:: Data supplied ::
====

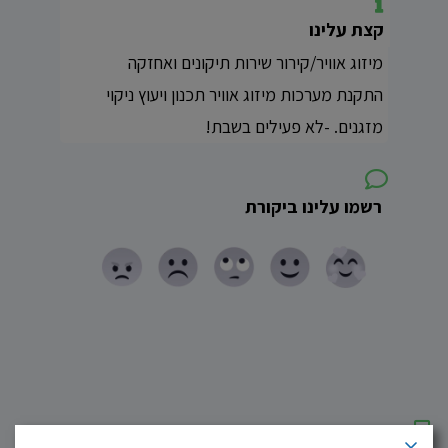
קצת עלינו
מיזוג אוויר/קירור שירות תיקונים ואחזקה
התקנת מערכות מיזוג אוויר תכנון ויעוץ ניקוי
מזגנים. -לא פעילים בשבת!
רשמו עלינו ביקורת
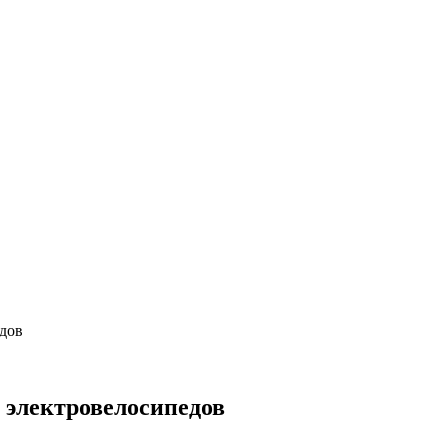
дов
 электровелосипедов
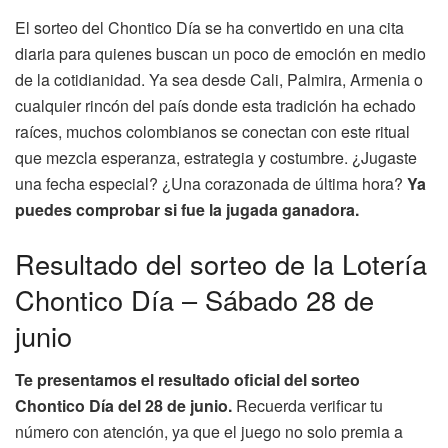
El sorteo del Chontico Día se ha convertido en una cita
diaria para quienes buscan un poco de emoción en medio
de la cotidianidad. Ya sea desde Cali, Palmira, Armenia o
cualquier rincón del país donde esta tradición ha echado
raíces, muchos colombianos se conectan con este ritual
que mezcla esperanza, estrategia y costumbre. ¿Jugaste
una fecha especial? ¿Una corazonada de última hora?
Ya
puedes comprobar si fue la jugada ganadora.
Resultado del sorteo de la Lotería
Chontico Día – Sábado 28 de
junio
Te presentamos el resultado oficial del sorteo
Chontico Día del 28 de junio.
Recuerda verificar tu
número con atención, ya que el juego no solo premia a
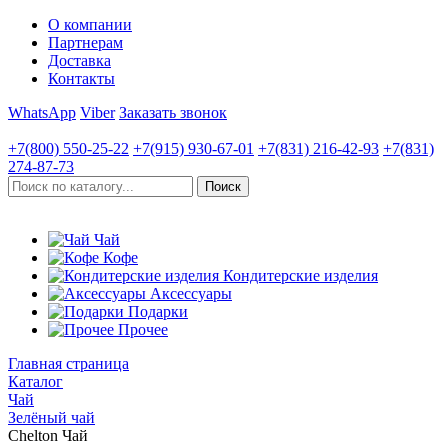
О компании
Партнерам
Доставка
Контакты
WhatsApp
Viber
Заказать звонок
+7(800)
550-25-22
+7(915)
930-67-01
+7(831)
216-42-93
+7(831)
274-87-73
Чай
Кофе
Кондитерские изделия
Аксессуары
Подарки
Прочее
Главная страница
Каталог
Чай
Зелёный чай
Chelton Чай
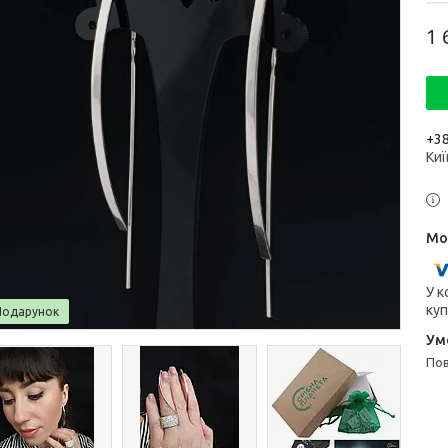
1 
+38
Киї
У к
куп
Подарунок
п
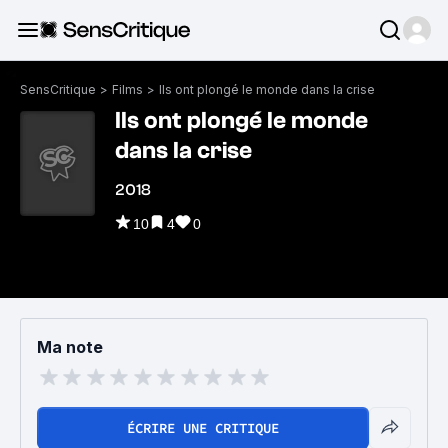
SensCritique
>
Films
>
Ils ont plongé le monde dans la crise
Ils ont plongé le monde
dans la crise
2018
10
4
0
Ma note
ÉCRIRE UNE CRITIQUE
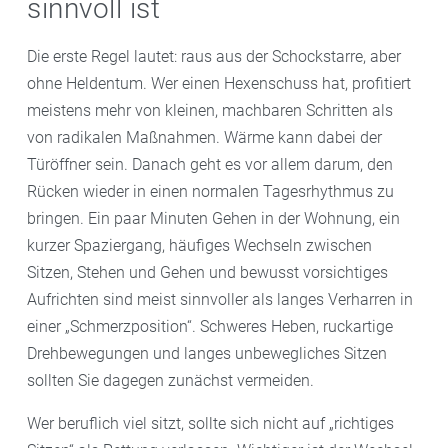
sinnvoll ist
Die erste Regel lautet: raus aus der Schockstarre, aber
ohne Heldentum. Wer einen Hexenschuss hat, profitiert
meistens mehr von kleinen, machbaren Schritten als
von radikalen Maßnahmen. Wärme kann dabei der
Türöffner sein. Danach geht es vor allem darum, den
Rücken wieder in einen normalen Tagesrhythmus zu
bringen. Ein paar Minuten Gehen in der Wohnung, ein
kurzer Spaziergang, häufiges Wechseln zwischen
Sitzen, Stehen und Gehen und bewusst vorsichtiges
Aufrichten sind meist sinnvoller als langes Verharren in
einer „Schmerzposition“. Schweres Heben, ruckartige
Drehbewegungen und langes unbewegliches Sitzen
sollten Sie dagegen zunächst vermeiden.
Wer beruflich viel sitzt, sollte sich nicht auf „richtiges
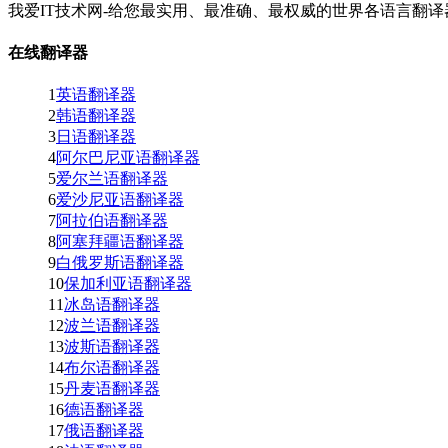
我爱IT技术网-给您最实用、最准确、最权威的世界各语言翻译
在线翻译器
1
英语翻译器
2
韩语翻译器
3
日语翻译器
4
阿尔巴尼亚语翻译器
5
爱尔兰语翻译器
6
爱沙尼亚语翻译器
7
阿拉伯语翻译器
8
阿塞拜疆语翻译器
9
白俄罗斯语翻译器
10
保加利亚语翻译器
11
冰岛语翻译器
12
波兰语翻译器
13
波斯语翻译器
14
布尔语翻译器
15
丹麦语翻译器
16
德语翻译器
17
俄语翻译器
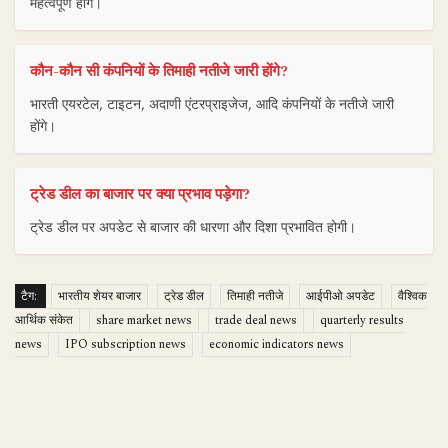
महत्वपूर्ण होंगे।
कौन-कौन सी कंपनियों के तिमाही नतीजे जारी होंगे?
भारती एयरटेल, टाइटन, अदाणी एंटरप्राइजेज, आदि कंपनियों के नतीजे जारी
होंगे।
ट्रेड डील का बाजार पर क्या प्रभाव पड़ेगा?
ट्रेड डील पर अपडेट से बाजार की धारणा और दिशा प्रभावित होगी।
टैग:
भारतीय शेयर बाजार
ट्रेड डील
तिमाही नतीजे
आईपीओ अपडेट
वैश्विक
आर्थिक संकेत
share market news
trade deal news
quarterly results
news
IPO subscription news
economic indicators news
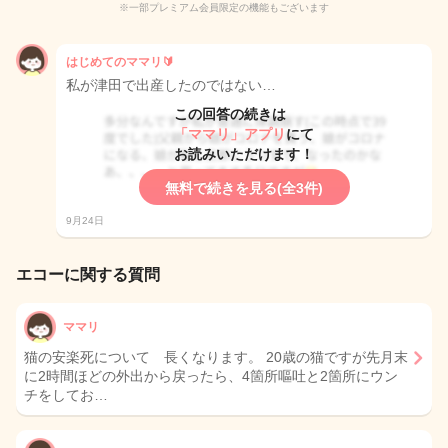
※一部プレミアム会員限定の機能もございます
はじめてのママリ🔰
私が津田で出産したのではない…
この回答の続きは
「ママリ」アプリ
にて
お読みいただけます！
無料で続きを見る(全3件)
9月24日
エコーに関する質問
ママリ
猫の安楽死について 長くなります。 20歳の猫ですが先月末
に2時間ほどの外出から戻ったら、4箇所嘔吐と2箇所にウン
チをしてお…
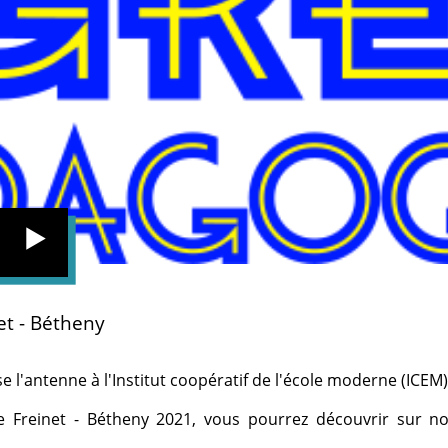
et - Bétheny
e l'antenne à l'Institut coopératif de l'école moderne (ICEM)
e Freinet - Bétheny 2021, vous pourrez découvrir sur 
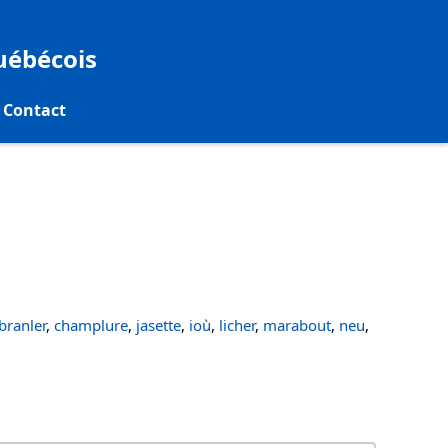
québécois
Contact
ranler
,
champlure
,
jasette
,
ioù
,
licher
,
marabout
,
neu
,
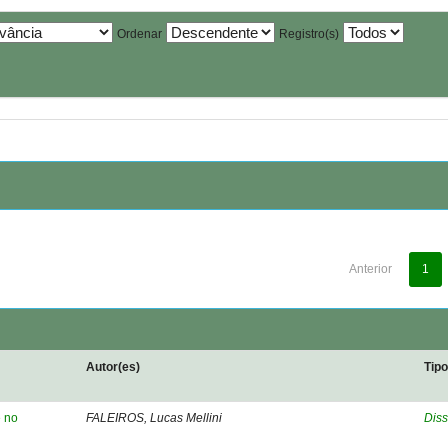
Ordenar
Registro(s)
Anterior
1
Autor(es)
Tip
e no
FALEIROS, Lucas Mellini
Diss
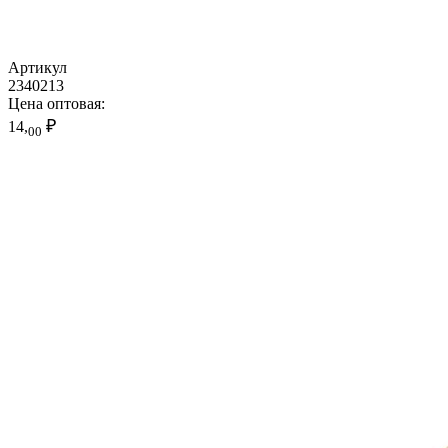
Артикул
2340213
Цена оптовая:
₽
14,
00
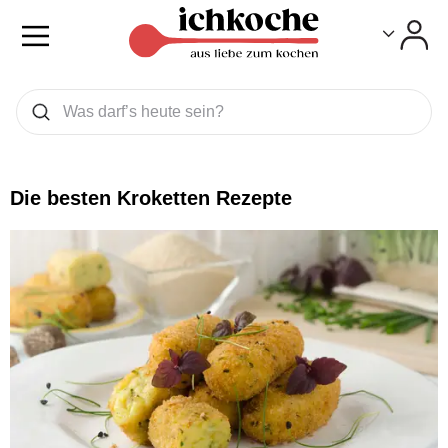
Toggle
Toggle
Was wollen Sie suchen
Suchen
Die besten Kroketten Rezepte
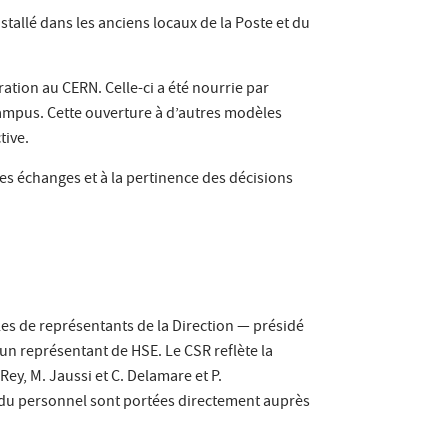
nstallé dans les anciens locaux de la Poste et du
ation au CERN. Celle-ci a été nourrie par
campus. Cette ouverture à d’autres modèles
tive.
es échanges et à la pertinence des décisions
es de représentants de la Direction — présidé
’un représentant de HSE. Le CSR reflète la
 Rey, M. Jaussi et C. Delamare et P.
 du personnel sont portées directement auprès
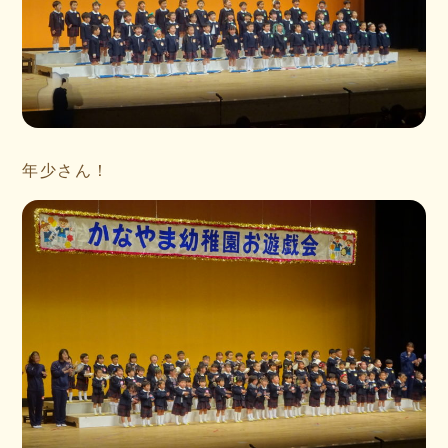
年少さん！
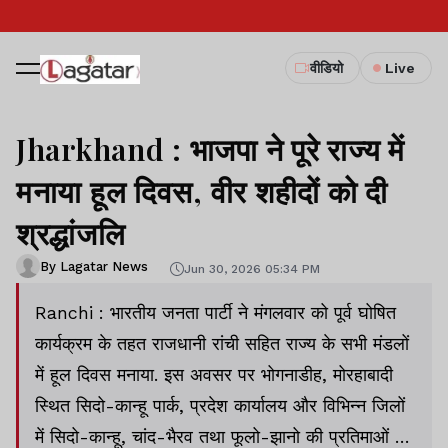
वीडियो
Live
Jharkhand : भाजपा ने पूरे राज्य में
मनाया हूल दिवस, वीर शहीदों को दी
श्रद्धांजलि
By Lagatar News
Jun 30, 2026 05:34 PM
Ranchi : भारतीय जनता पार्टी ने मंगलवार को पूर्व घोषित
कार्यक्रम के तहत राजधानी रांची सहित राज्य के सभी मंडलों
में हूल दिवस मनाया. इस अवसर पर भोगनाडीह, मोरहाबादी
स्थित सिदो-कान्हू पार्क, प्रदेश कार्यालय और विभिन्न जिलों
में सिदो-कान्हू, चांद-भैरव तथा फूलो-झानो की प्रतिमाओं एवं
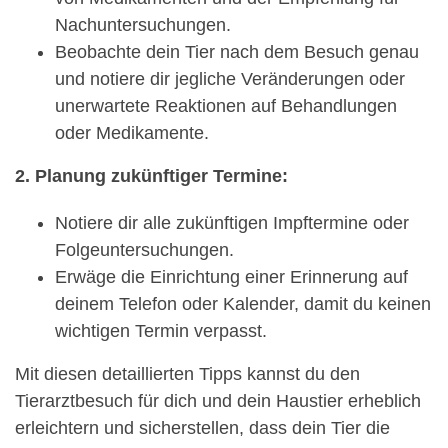
Nachuntersuchungen.
Beobachte dein Tier nach dem Besuch genau
und notiere dir jegliche Veränderungen oder
unerwartete Reaktionen auf Behandlungen
oder Medikamente.
2. Planung zukünftiger Termine:
Notiere dir alle zukünftigen Impftermine oder
Folgeuntersuchungen.
Erwäge die Einrichtung einer Erinnerung auf
deinem Telefon oder Kalender, damit du keinen
wichtigen Termin verpasst.
Mit diesen detaillierten Tipps kannst du den
Tierarztbesuch für dich und dein Haustier erheblich
erleichtern und sicherstellen, dass dein Tier die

====

:: Task details ::
Show every line of the data above that contains the word "Chontico".

:: Output below ::
El sorteo del Chontico Día se ha convertido en una cita
Chontico Día – Sábado 28 de
Chontico Día del 28 de junio.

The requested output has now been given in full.